On the other hand, 10 years ago there were various out-of-tree Linux WLAN drivers, and each of them contained a full independently developed 802.11 stack, perhaps one shared across drivers for multiple OSes by the same vendor - surely having this much duplication of generic infrastructure that dwarfs the actual model-specific part of the drivers is quite pointless.

IMHO only GPUs have an inherent complexity that is high enough that one could think about alternatives to just using the shared infrastructure that's already in Linux. But even in this area you see companies like AMD moving towards a Linux-specific kernel driver approach with their new "amdgpu" driver.


@the_why_of_y: what should I note here? That some vendors do that within the source tree? Yes, some do, but many don't, including a fair share of smaller ones.


This sadly true, but I don't see how this is caused by lack of a stable ABI, more likely you'll see justifications such as "we need to protect our intellectual properteh", management at hardware vendors not understanding the development process, or just not caring about a niche market (in case of desktop/laptop hardware).


The vendors "should" be shipping open source drivers. That's why there's no stable ABI. They're quite at liberty to submit drivers - and then kernel devs can maintain them!

(Obviously not everyone agrees with this, but that's the point of GPL/copyleft licensing)

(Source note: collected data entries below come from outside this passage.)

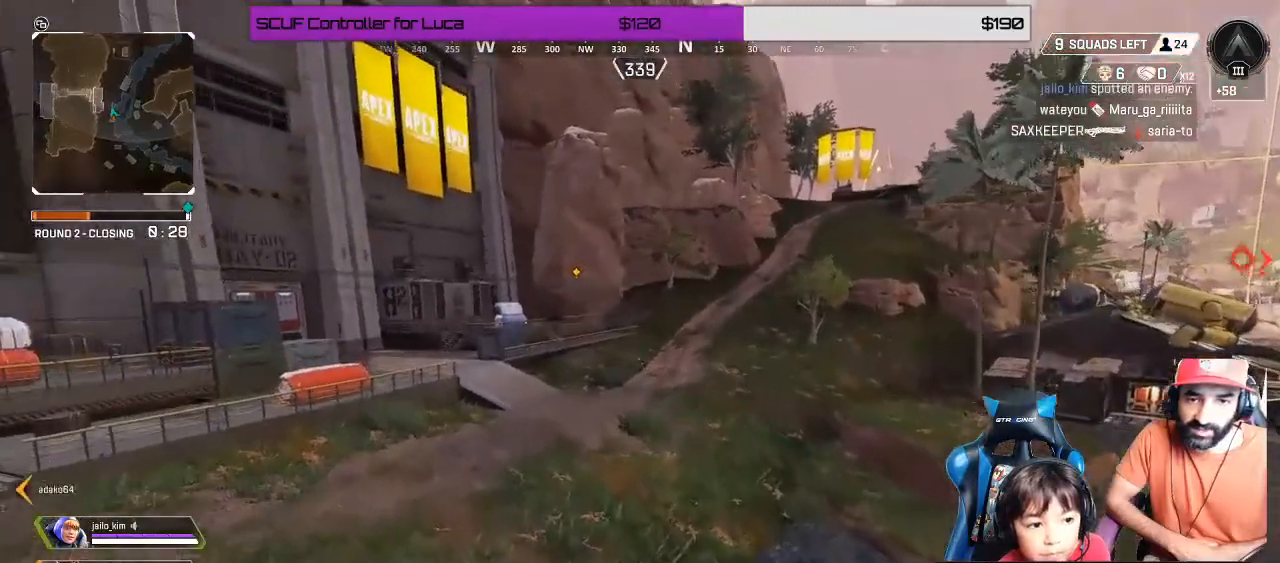
{"buttons": [], "left_stick": "up-left", "right_stick": "up-right", "events": [[450, "right_stick", "up-right"]]}
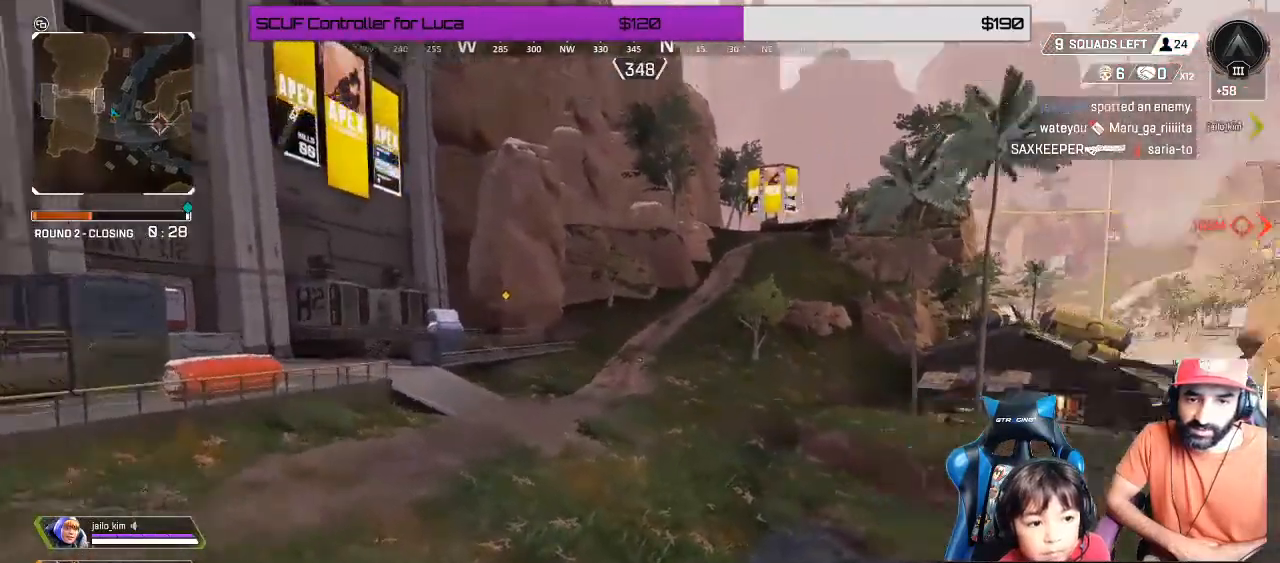
{"buttons": [], "left_stick": "down", "right_stick": "center", "events": [[150, "left_stick", "down-left"], [233, "right_stick", "center"], [483, "left_stick", "down"]]}
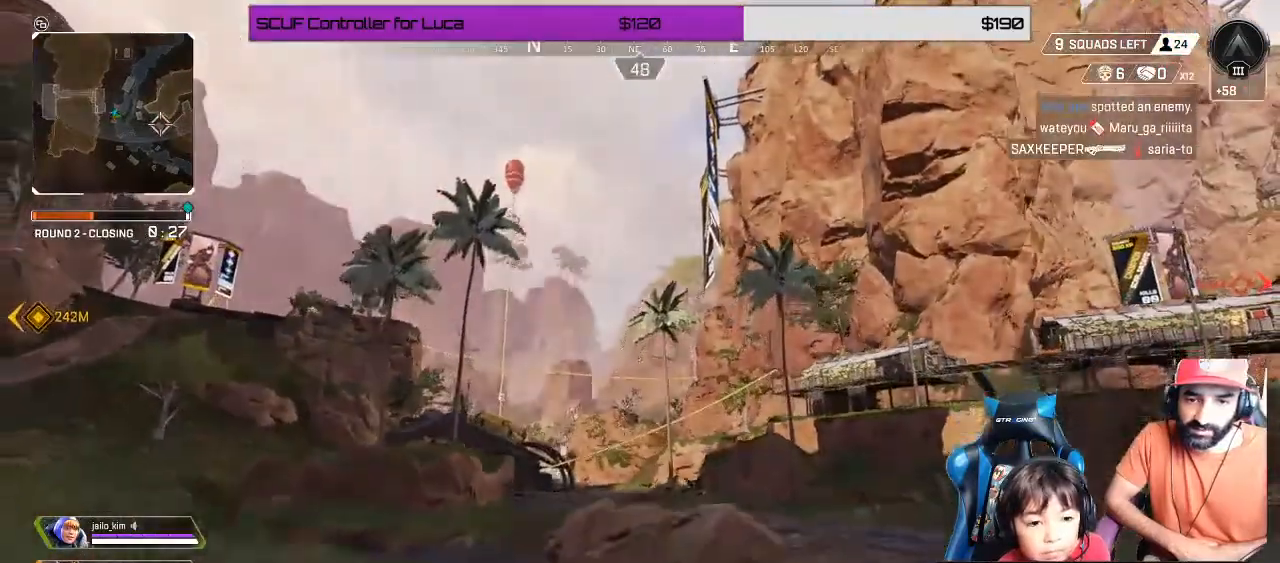
{"buttons": [], "left_stick": "down", "right_stick": "right", "events": [[400, "right_stick", "right"]]}
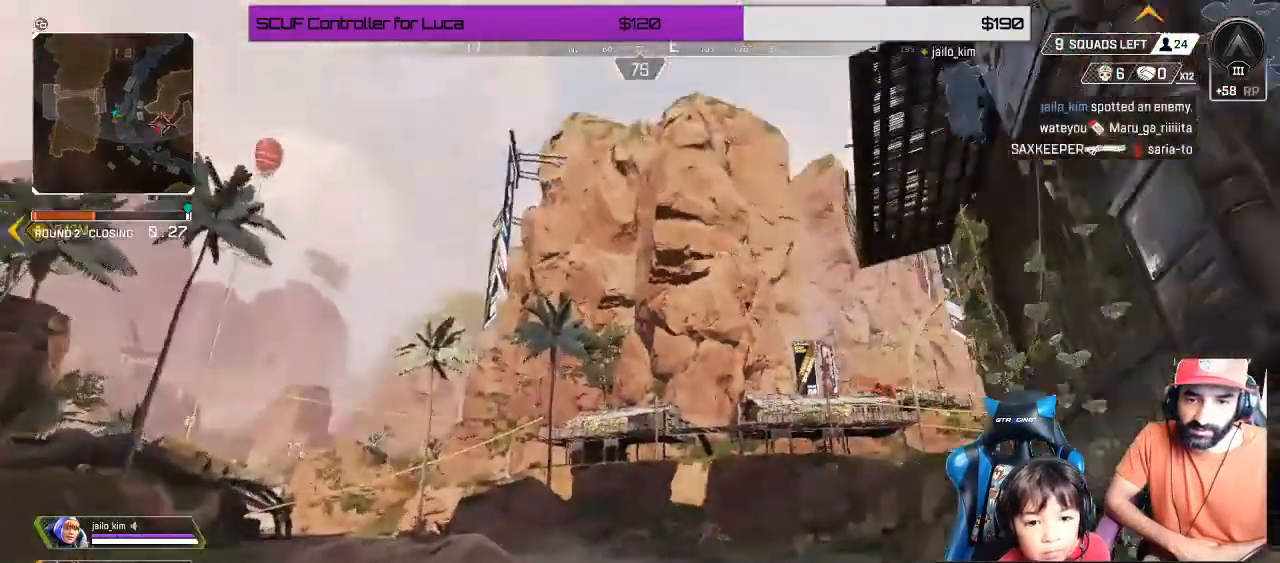
{"buttons": [], "left_stick": "right", "right_stick": "center", "events": [[50, "left_stick", "down-right"], [50, "right_stick", "center"], [400, "left_stick", "right"]]}
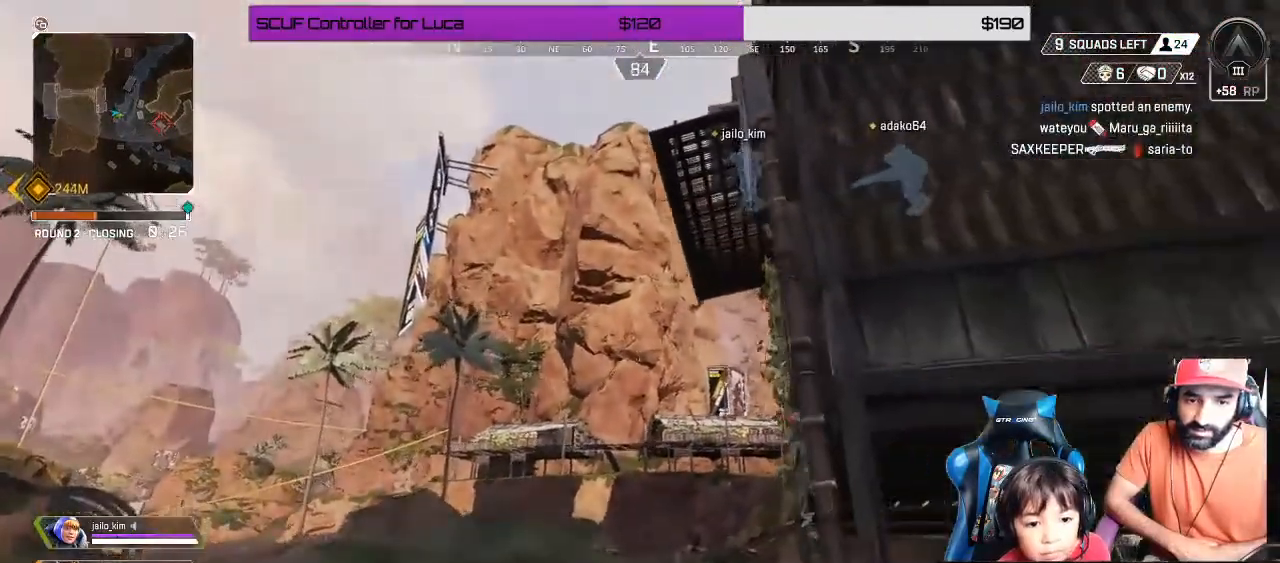
{"buttons": ["L1", "R1"], "left_stick": "center", "right_stick": "left", "events": [[367, "right_stick", "left"], [400, "left_stick", "center"], [483, "L1", "down"], [500, "R1", "down"]]}
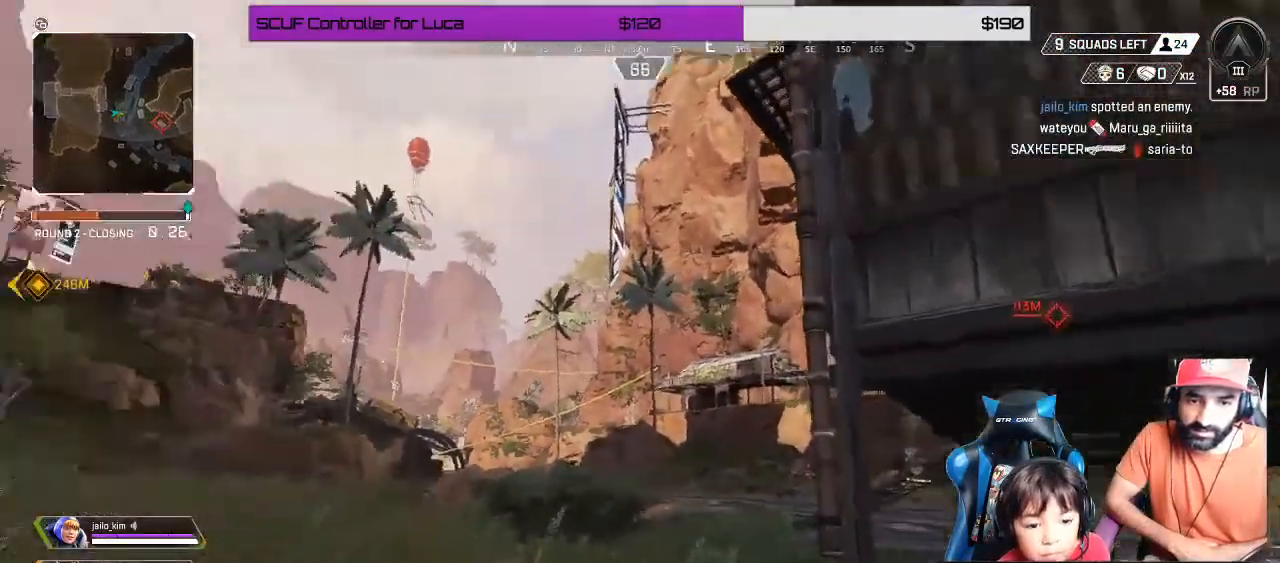
{"buttons": [], "left_stick": "down", "right_stick": "center", "events": [[67, "L1", "up"], [133, "R1", "up"], [150, "right_stick", "down-left"], [333, "right_stick", "center"], [450, "left_stick", "down"]]}
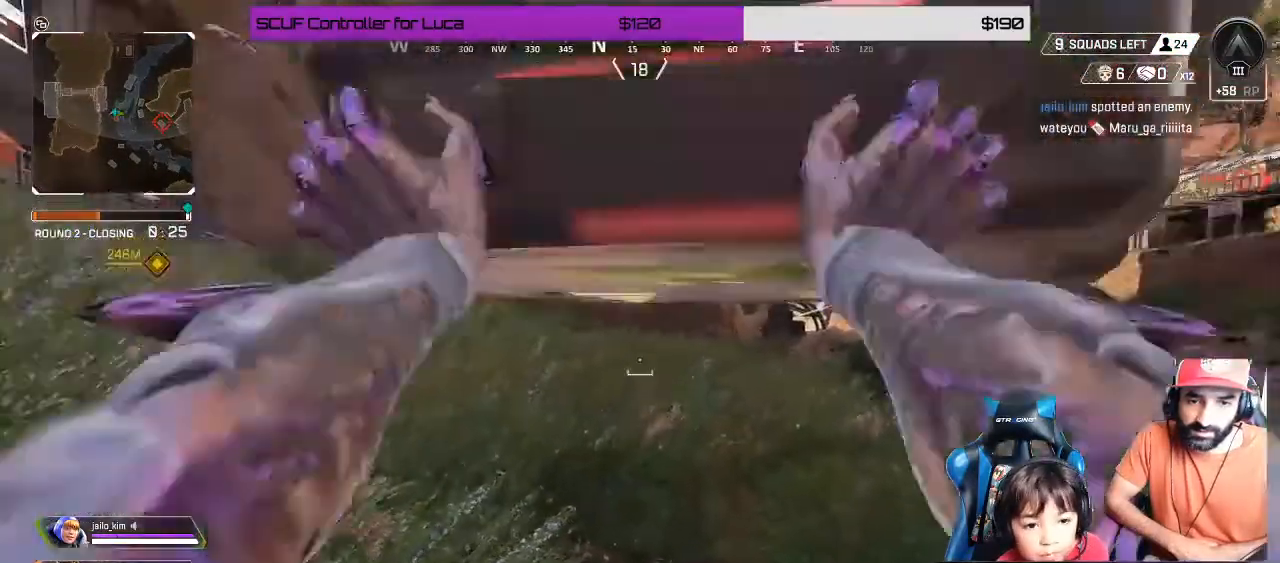
{"buttons": [], "left_stick": "center", "right_stick": "center", "events": [[133, "left_stick", "center"], [233, "left_stick", "up"], [317, "right_stick", "down-left"], [433, "right_stick", "center"], [450, "left_stick", "center"]]}
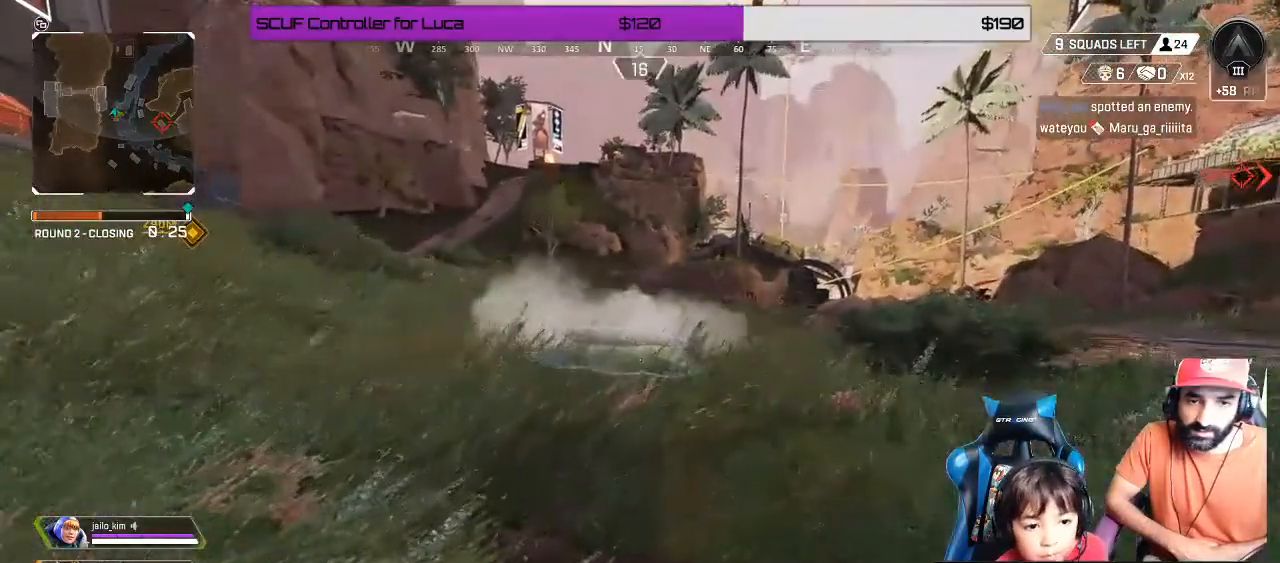
{"buttons": [], "left_stick": "down", "right_stick": "center", "events": [[50, "left_stick", "down"], [233, "left_stick", "center"], [250, "R1", "down"], [383, "R1", "up"], [433, "left_stick", "down"]]}
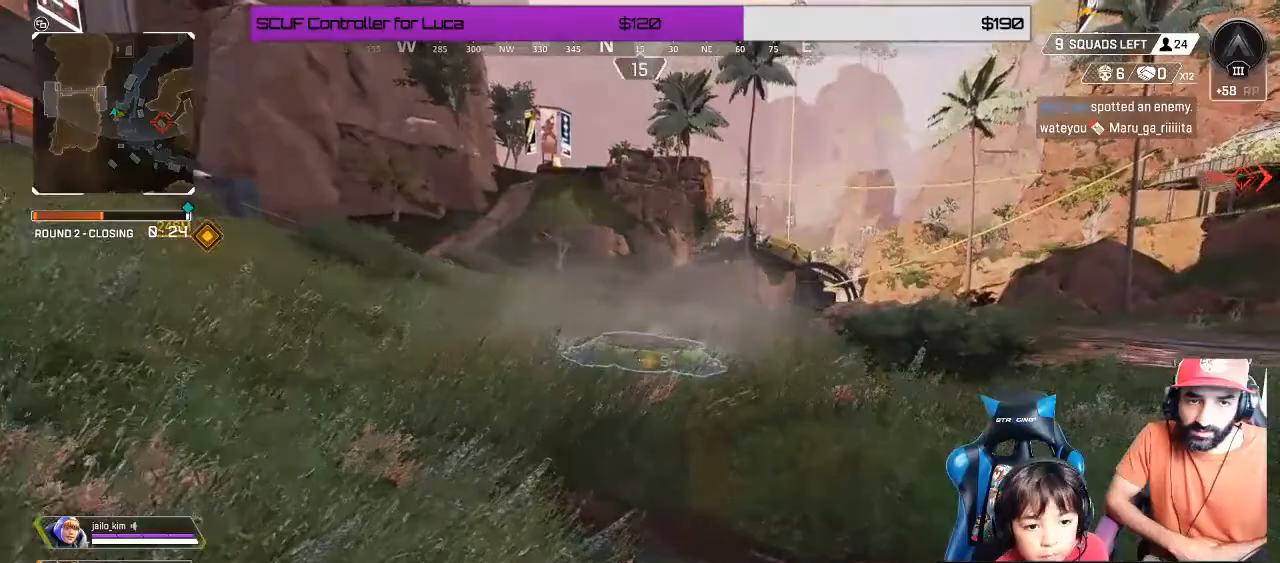
{"buttons": [], "left_stick": "up", "right_stick": "center", "events": [[167, "left_stick", "center"], [267, "left_stick", "up"]]}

I'm a driver developer at IBM. We're the hardware vendor. We maintain the drivers. Simple.


>The vendors won't do that because there's no stable ABI

That only causes problems for vendors who only supplies proprietary drivers, of which there are very few these days (only ones I've personally come across are NVidia and Broadcom), and it's not as if the unstable ABI prevents them from supporting Linux either, since they do.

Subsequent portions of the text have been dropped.